Seconding Openfire -- I just implemented it at my workplace and it rules. Runs on Java, so theoretically should work everywhere, and you can use Pidgin/Adium/Miranda (or anything that uses XMPP).
posted by the dief at 12:54 PM on August 29, 2009


Something Jabber/XMPP based - you get IM now and you can join in the Google Wave fun/hype/usefulness too, when it's available.

In addition to Openfire take a look at ejabberd
posted by BinaryApe at 1:41 PM on August 29, 2009


If you have Mac OS X Server on your network then you can run their chat server. It runs on Jabber/XMPP as the above posters suggested, and works with open directory and active directory, has encrypted messaging, persistent chat rooms, multiple client options and more. /end apple fanboy post
posted by avex at 1:46 PM on August 29, 2009


I manage to use Openfire, but the lack of commercial support is a problem, and sometimes it just plain does weird stuff.

I would go either the MS router, or look at the Barracuda IM firewall appliance, which is basically a commercially supported jabber server with all the bells and whistles, and a client thrown in to boot. (I haven't evaluated it yet, but 2nd hand information says it works fairly well)
posted by TravellingDen at 2:21 PM on August 29, 2009


Skype is evil.

If you have Exchange, just use MS Office Communicator. It'll integrated well.
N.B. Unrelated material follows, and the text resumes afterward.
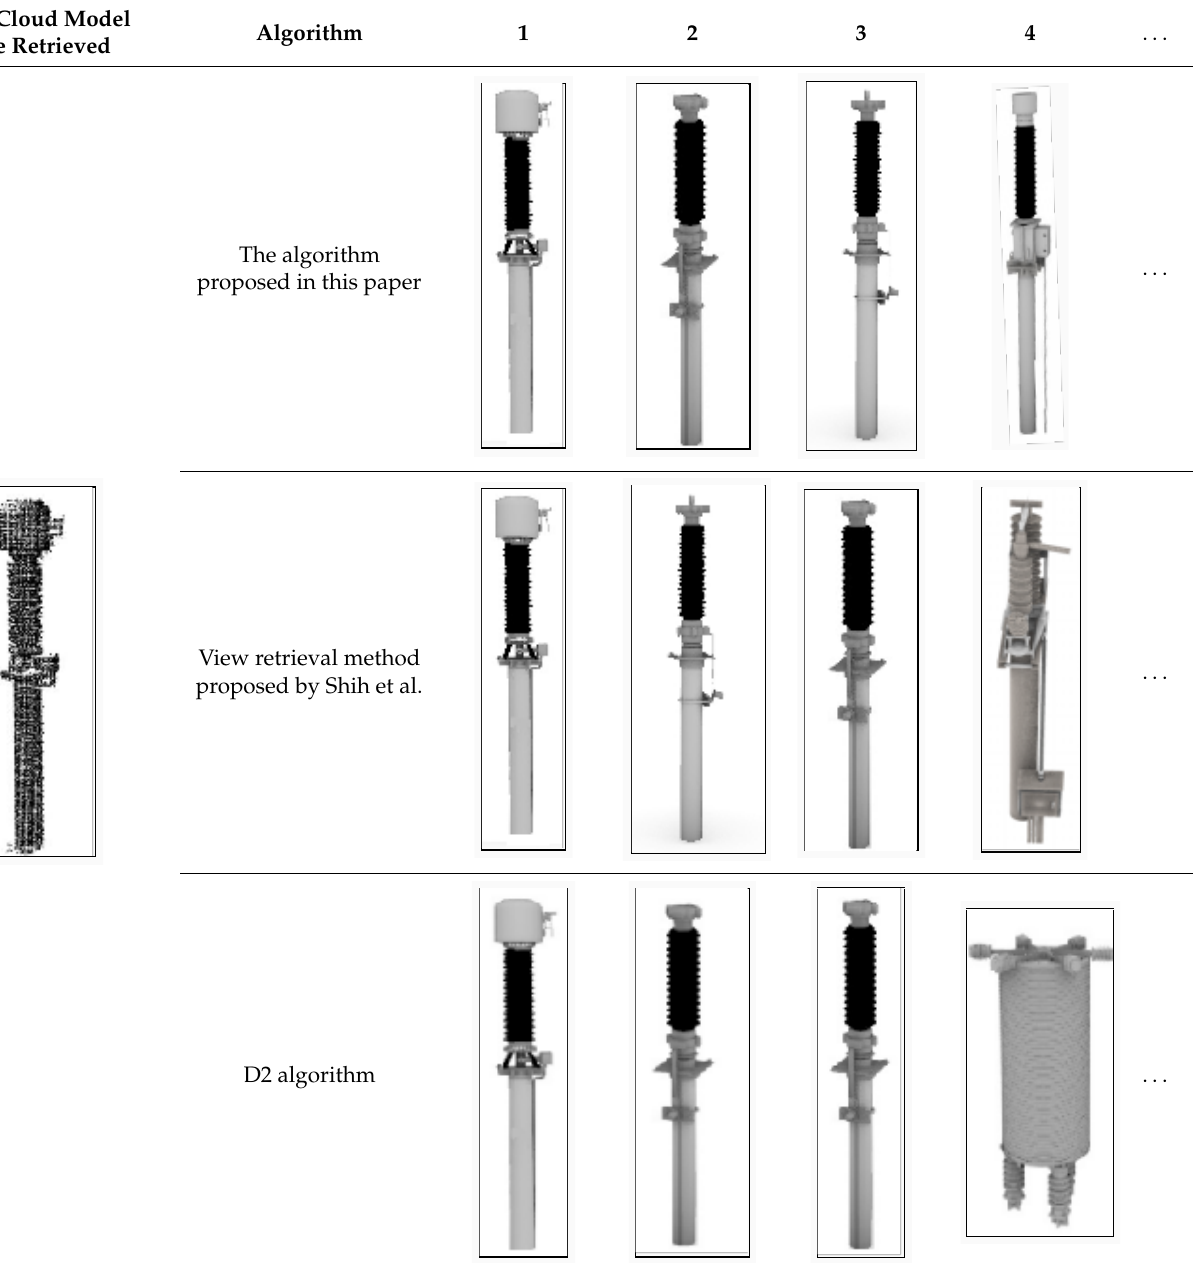
Table 3. The algorithm proposed in this paper, the D2 algorithm, and the model screening results of the two-dimensional image proposed by Shih et al. [16].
OpenFire is darn cool, but as mentioned above - mostly unsupported. (The company that was maintaining it has focused on other projects.)
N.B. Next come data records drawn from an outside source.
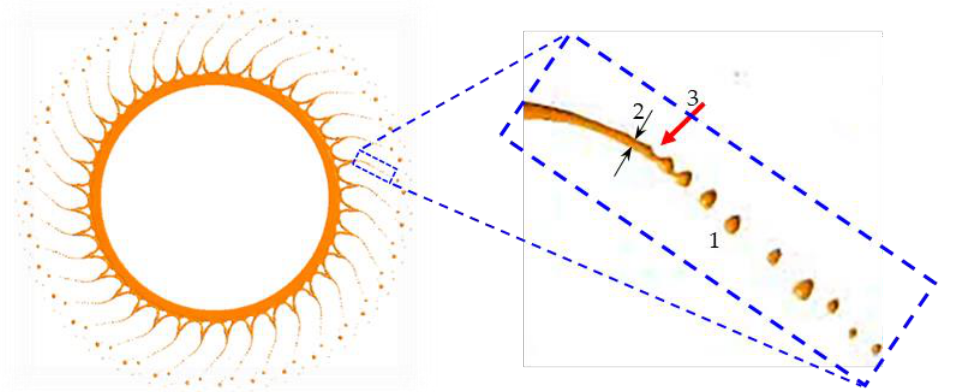
Figure 5. Breakup process of a single molten slag ligament. 1: Enlargement of one ligament; 2: Meas- u r ement position of ligament diameter ( d l ); 3: Neck region of ligament.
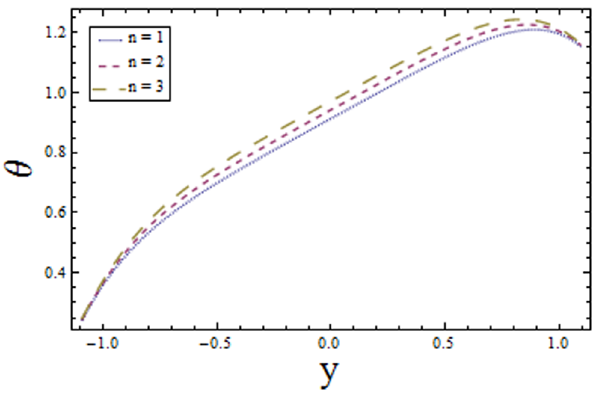
Figure 8. Plot of temperature h for power law index n with E ~ 0 : 1 , t ~ 0 : 01 , x ~ 0 : 2 , ª 1 ~ 4 , ª 2 ~ 6 , E 1 ~ 0 : 4 ,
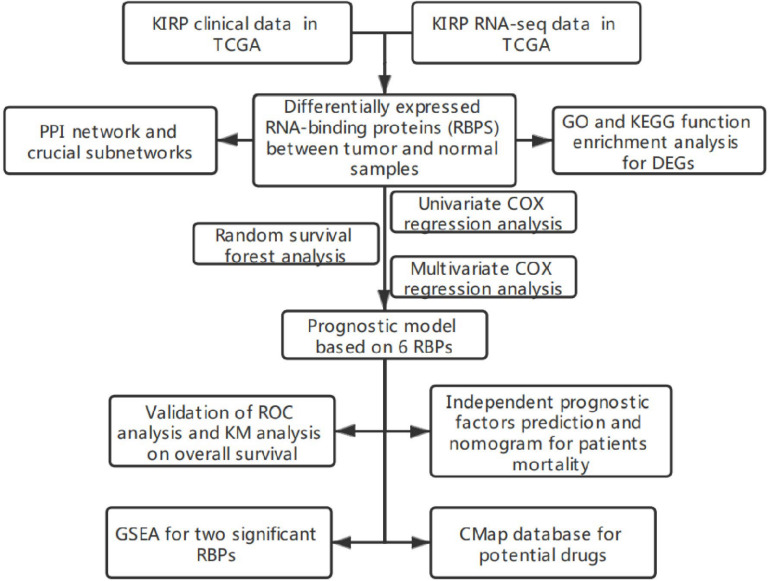
Flowchart of analyzation on RBPs in renal papillary cell carcinoma (pRCC).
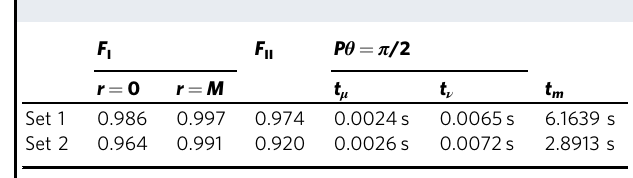
Table 1 Fidelities for Protocols I and II.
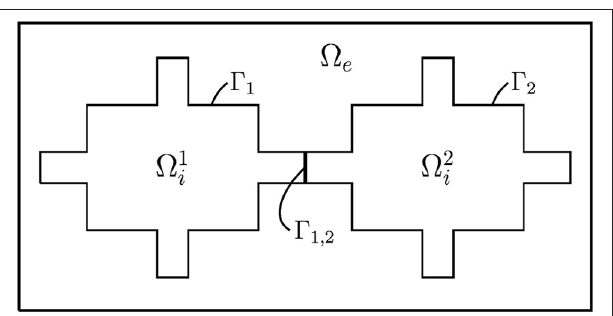
FIGURE 1 | Illustration of an idealized computational domain: two idealized cells (cid:127) 1 i and (cid:127) 2 i connected by a gap junction Ŵ 1,2 and the surrounding extracellular domain (cid:127) e .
ejabberd looked darn impressive, and we wanted to explore it but couldn't because it used Erlang. And anything other than C, C#, and Java makes our architects kinda scared.
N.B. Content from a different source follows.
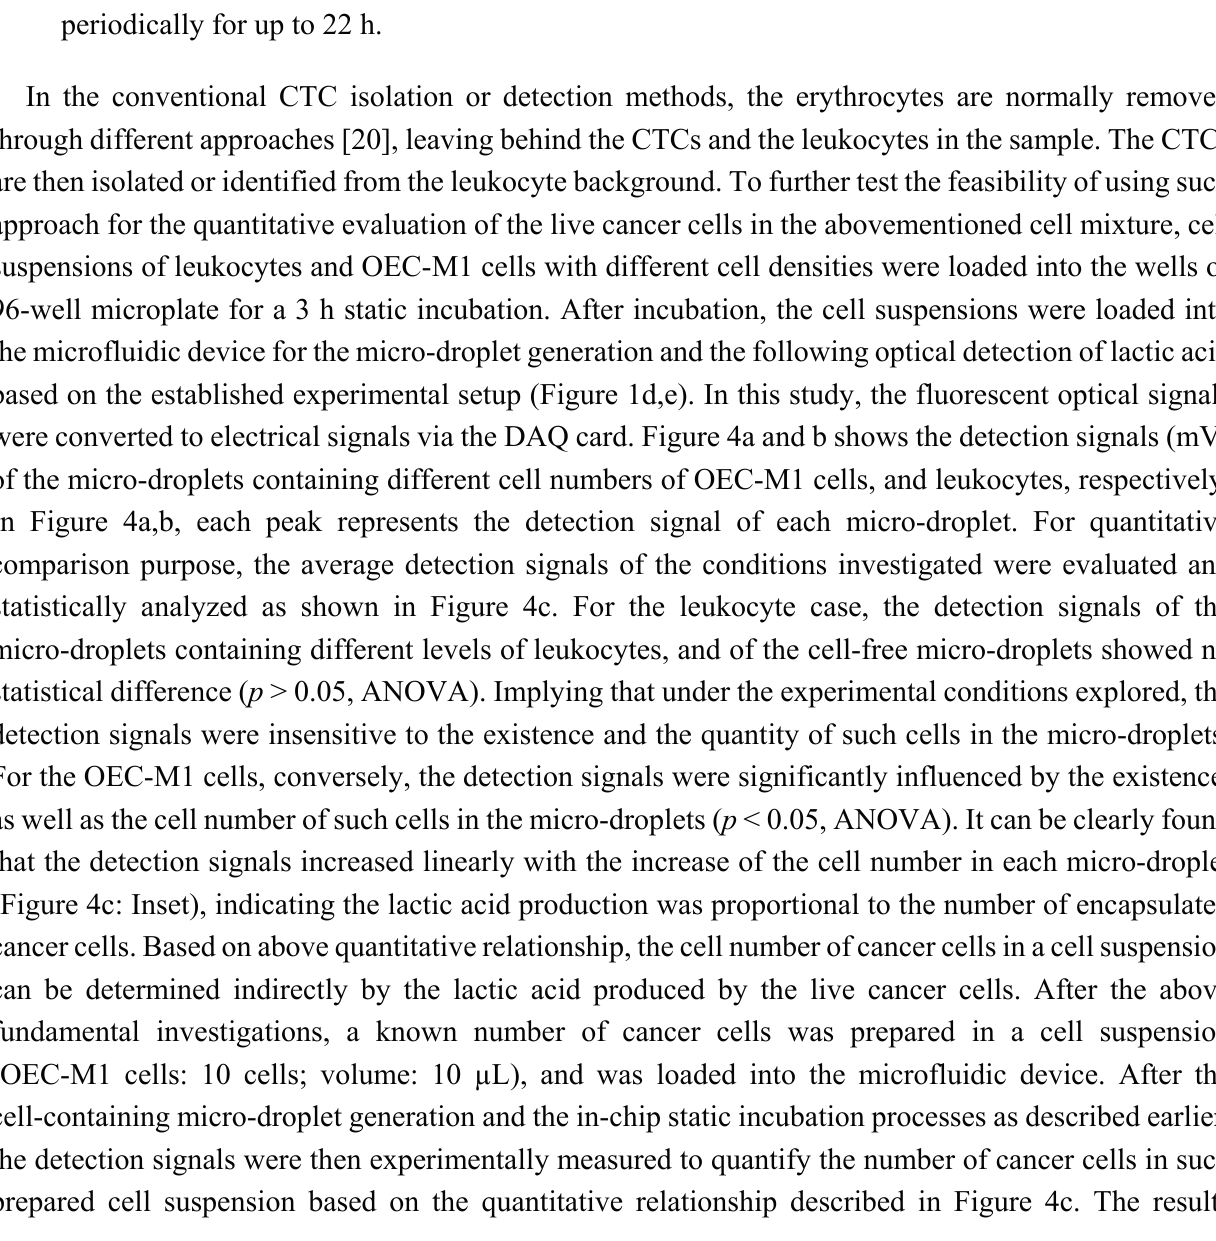
Figure 3. The observation of fluorescent intensity with time. The fluorescence-based lactate reagent was mixed with lactate solution. The fluorescence detection was carried out periodically for up to 22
ejabberd uses XMPP, same as OpenFire.

Realistically, your choices are to go with XMPP or Office. If you go with XMPP, you can change server software later if you need to. With Office, you're stuck.

All the same... Office works well for us, even if I would have preferred an open source XMPP based solution.
posted by krisak at 2:43 PM on August 29, 2009


Status.net
posted by bru at 3:08 PM on August 29, 2009


Nthing the Jabber recommendation. Open standards are your friend; you'll have a variety of configuration options, your users will have a wide choice of chat clients, and you'll be able to support a variety of computing platforms (Mac, Windows, *nix).

You don't say what platform your company is already using; I know Mac OS X Server comes standard with a jabber server and easy GUI config tools.
posted by browse at 3:24 PM on August 29, 2009


Tonic is free and requires zero configuration, install it and go (really!)
posted by ijoyner at 7:07 AM on August 30, 2009


We've used Messagelabs instant messaging service.

Secure, Auditable, integrates with other IM (if permitted), prices are fairly reasonable. http://www.messagelabs.com/products/instant-messaging/default.aspx
posted by edman at 4:19 PM on August 30, 2009


Another vote for Jabber. You can pick and choose which client you want to standardize on (my vote goes for Pidgin), but it's the best I've seen so far.

Others we've tried at my workplace that I was unhappy with: Lotus SameTime, Reuters Messenger, Office Communicator.

Funny enough, all of these exhibited the same issues: crappy, annoying, inflexible clients and constant stability issues.
posted by Nameless at 12:47 AM on August 31, 2009


Have a look at Campfire, a hosted service by 37signals. I haven't used it, but it looks well designed. You can easily invite clients or contractors into the conversation, and you can either use a desktop application or web interface.